# TASK OBJECTIVE
Copy out the lines below, replacing each "scientific name" with "species" and keeping everything else the same. Leave out the pictures.

Extracted data entries:
****************************************

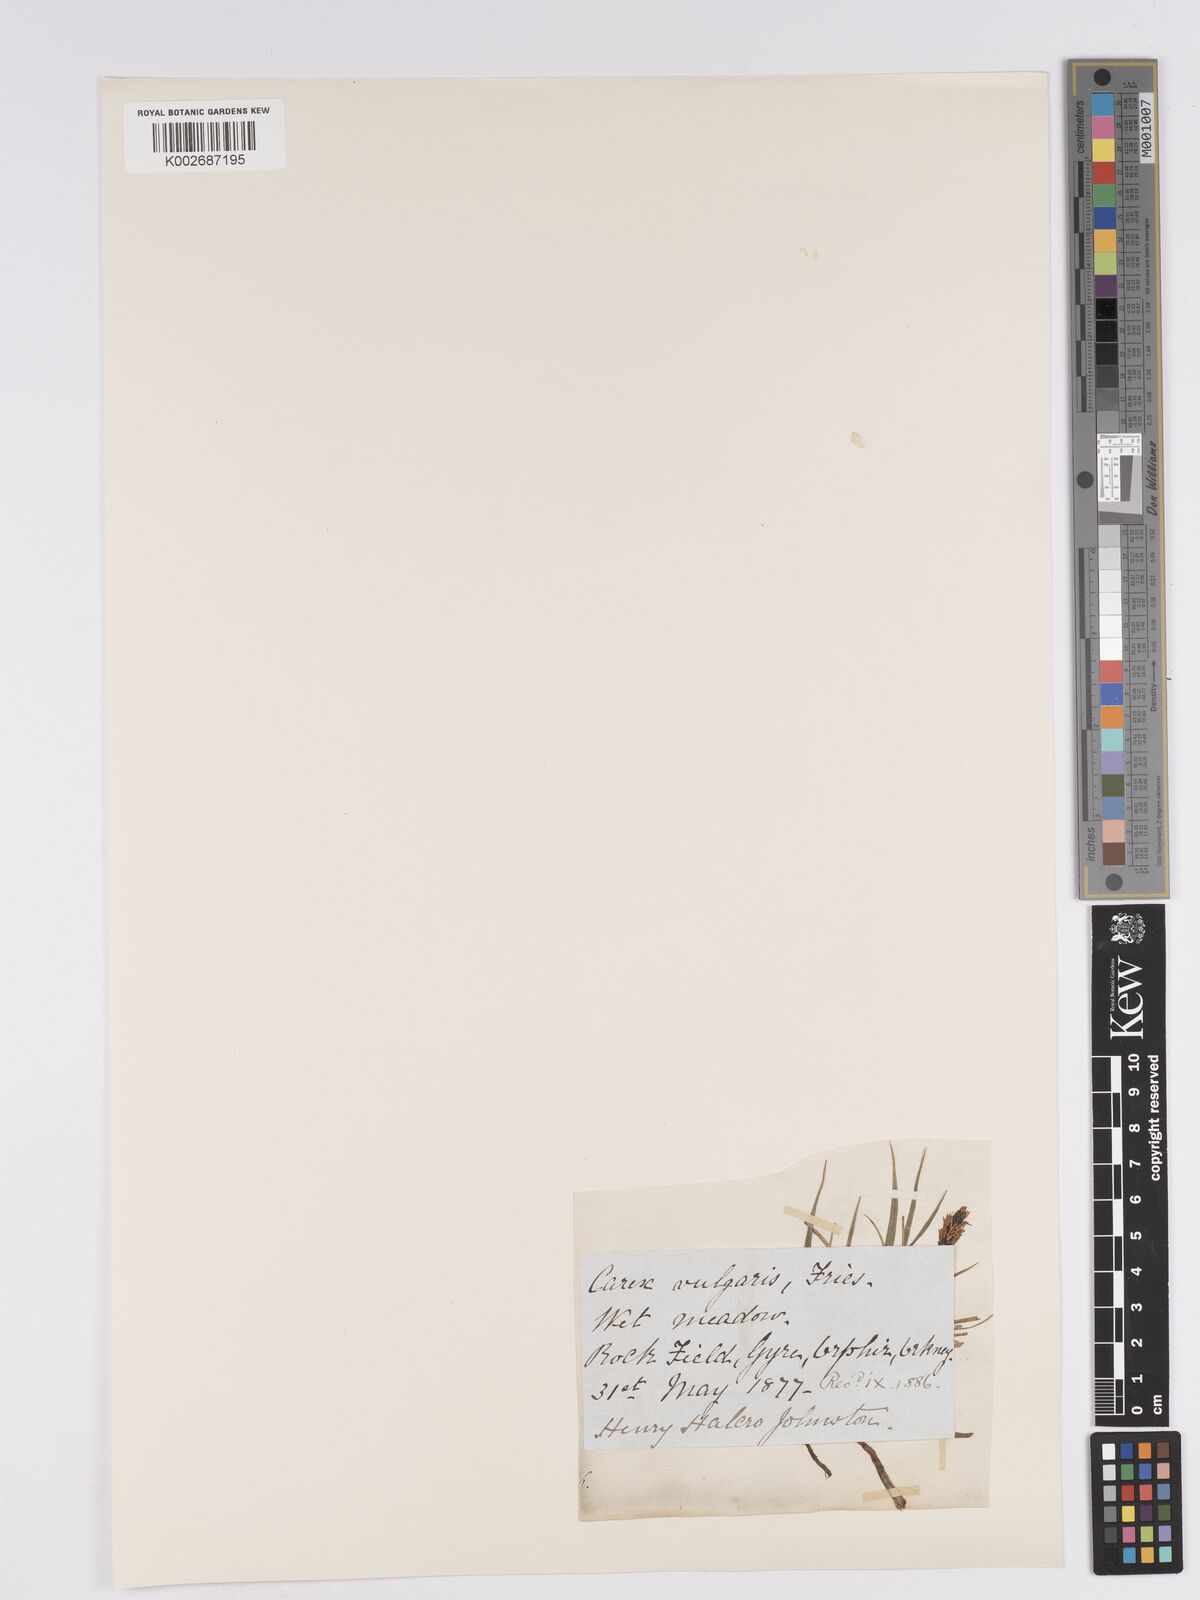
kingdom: Plantae
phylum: Tracheophyta
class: Liliopsida
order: Poales
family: Cyperaceae
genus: Carex
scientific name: Carex nigra
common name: Common sedge
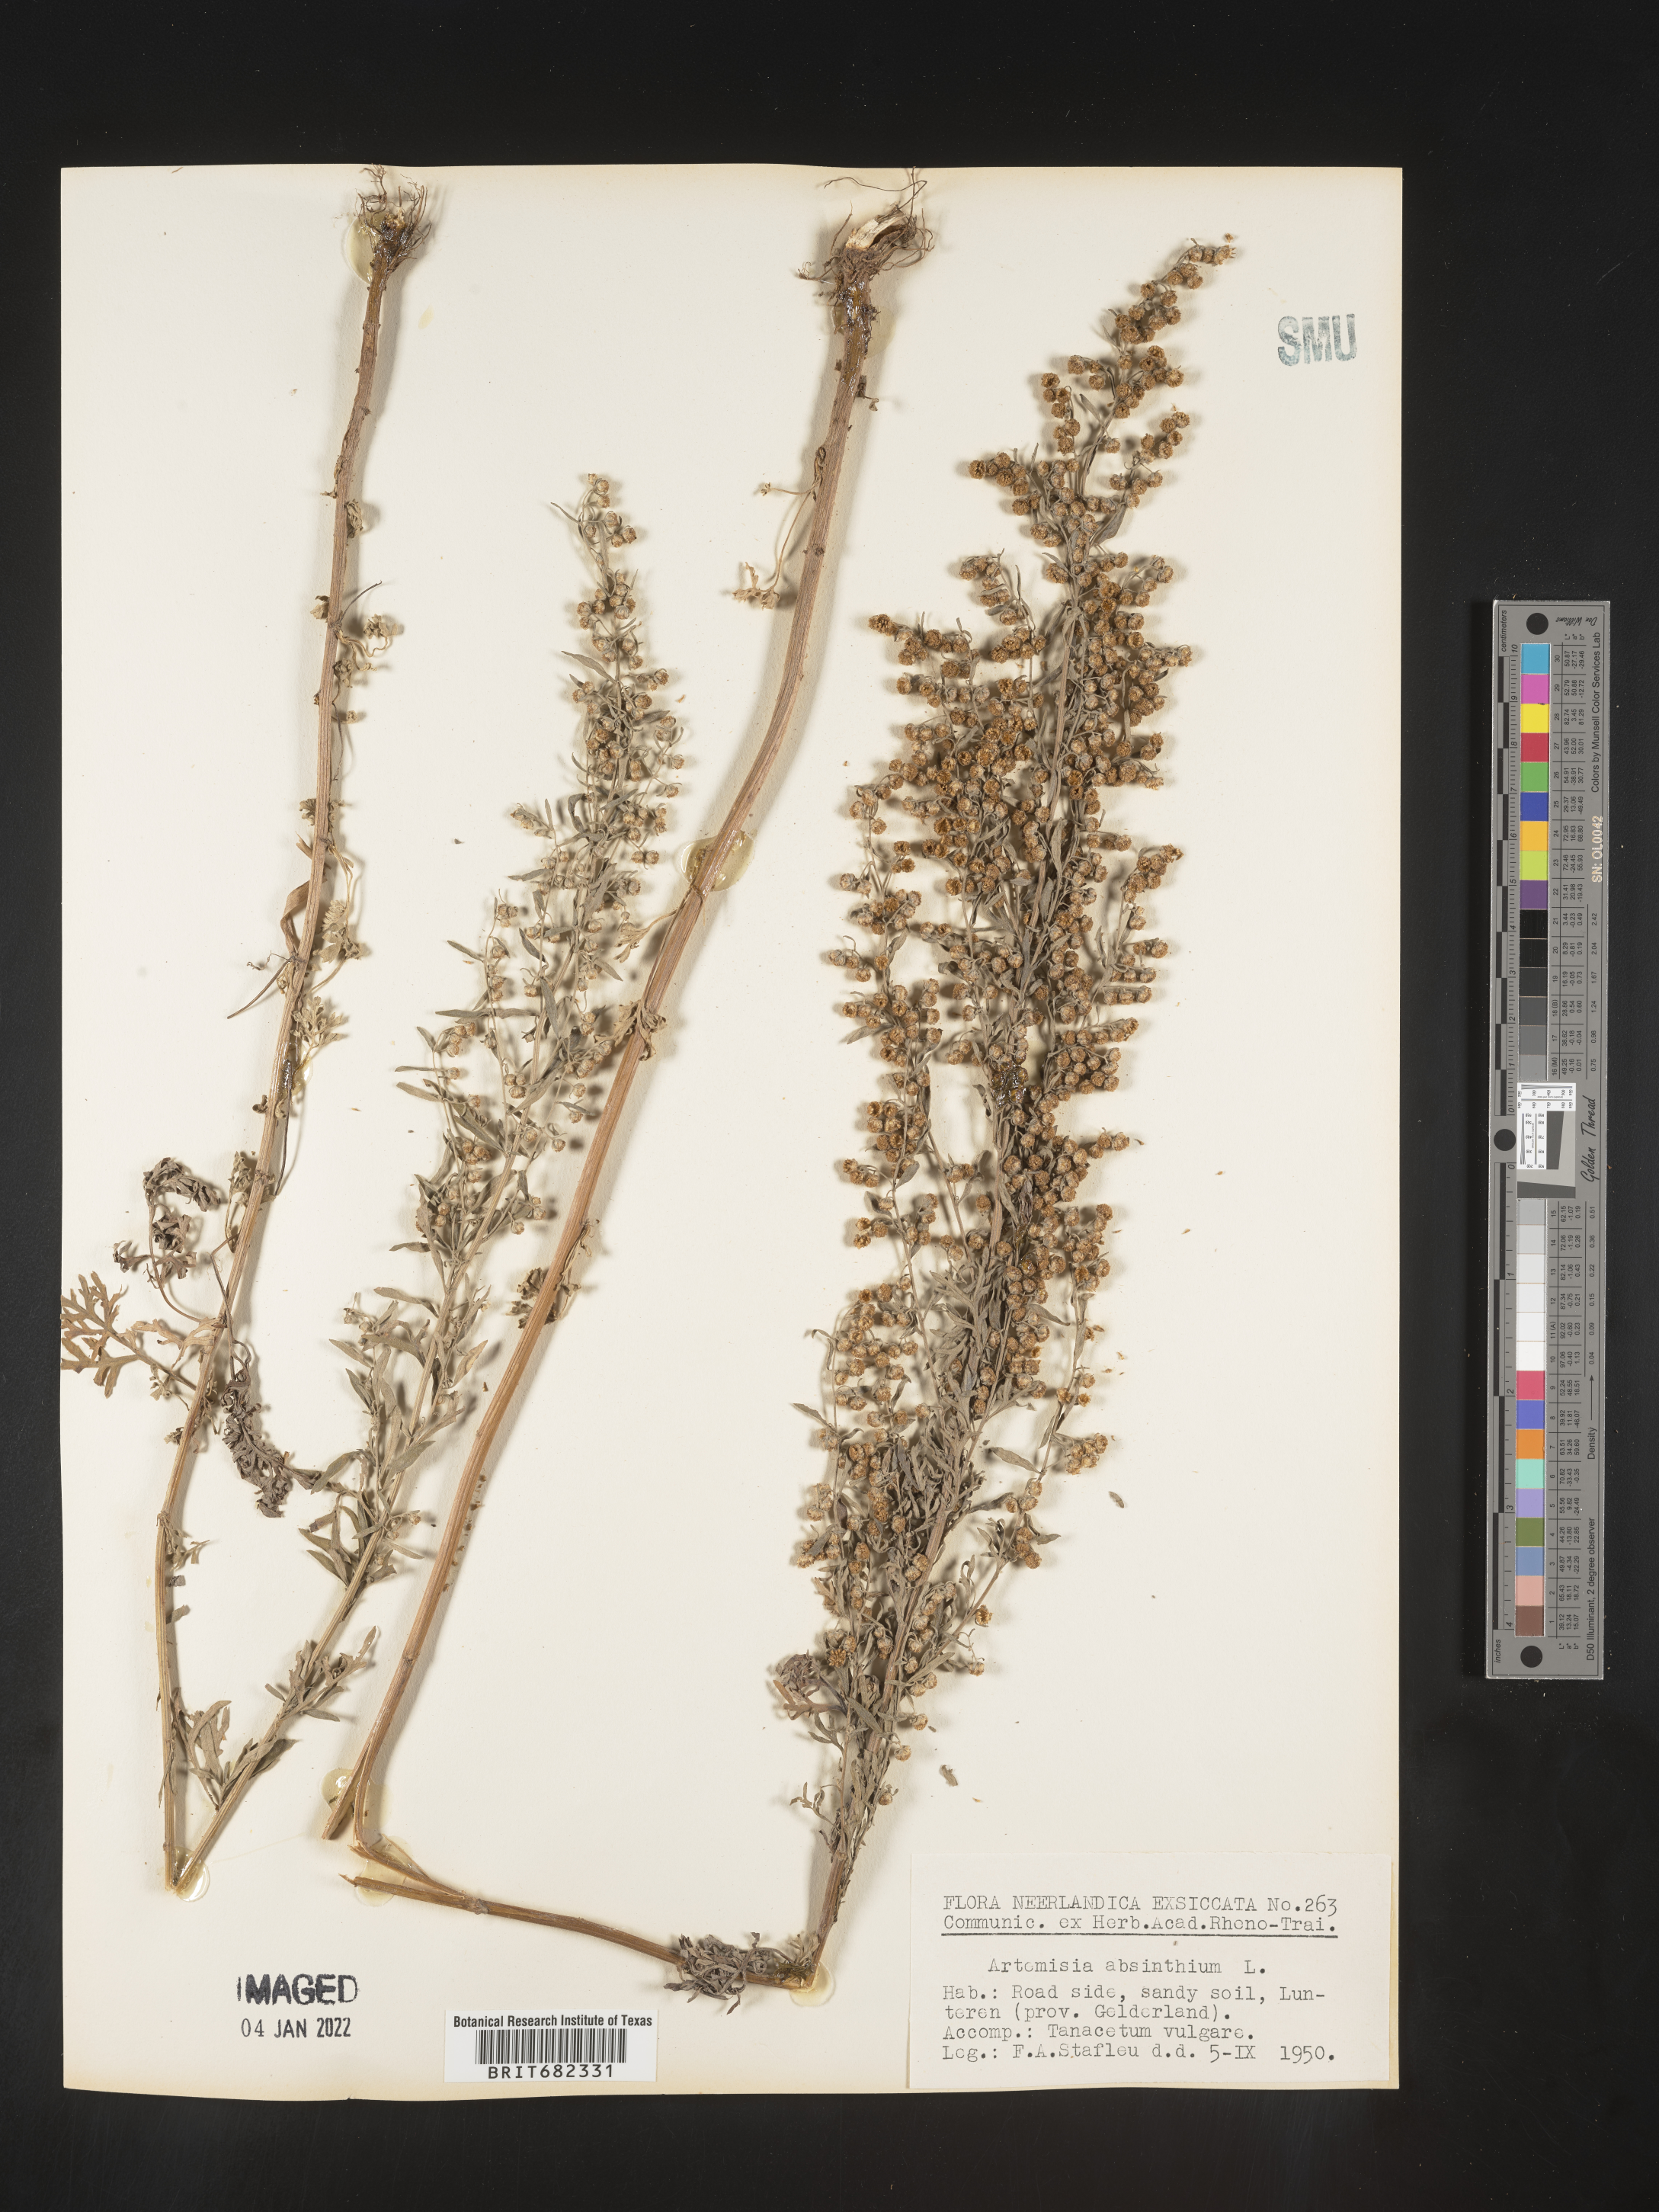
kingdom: Plantae
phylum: Tracheophyta
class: Magnoliopsida
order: Asterales
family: Asteraceae
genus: Artemisia
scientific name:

****************************************

# RESULT OF THIS EXERCISE
kingdom: Plantae
phylum: Tracheophyta
class: Liliopsida
order: Poales
family: Cyperaceae
genus: Carex
species: Carex nigra
common name: Common sedge
kingdom: Plantae
phylum: Tracheophyta
class: Magnoliopsida
order: Asterales
family: Asteraceae
genus: Artemisia
species:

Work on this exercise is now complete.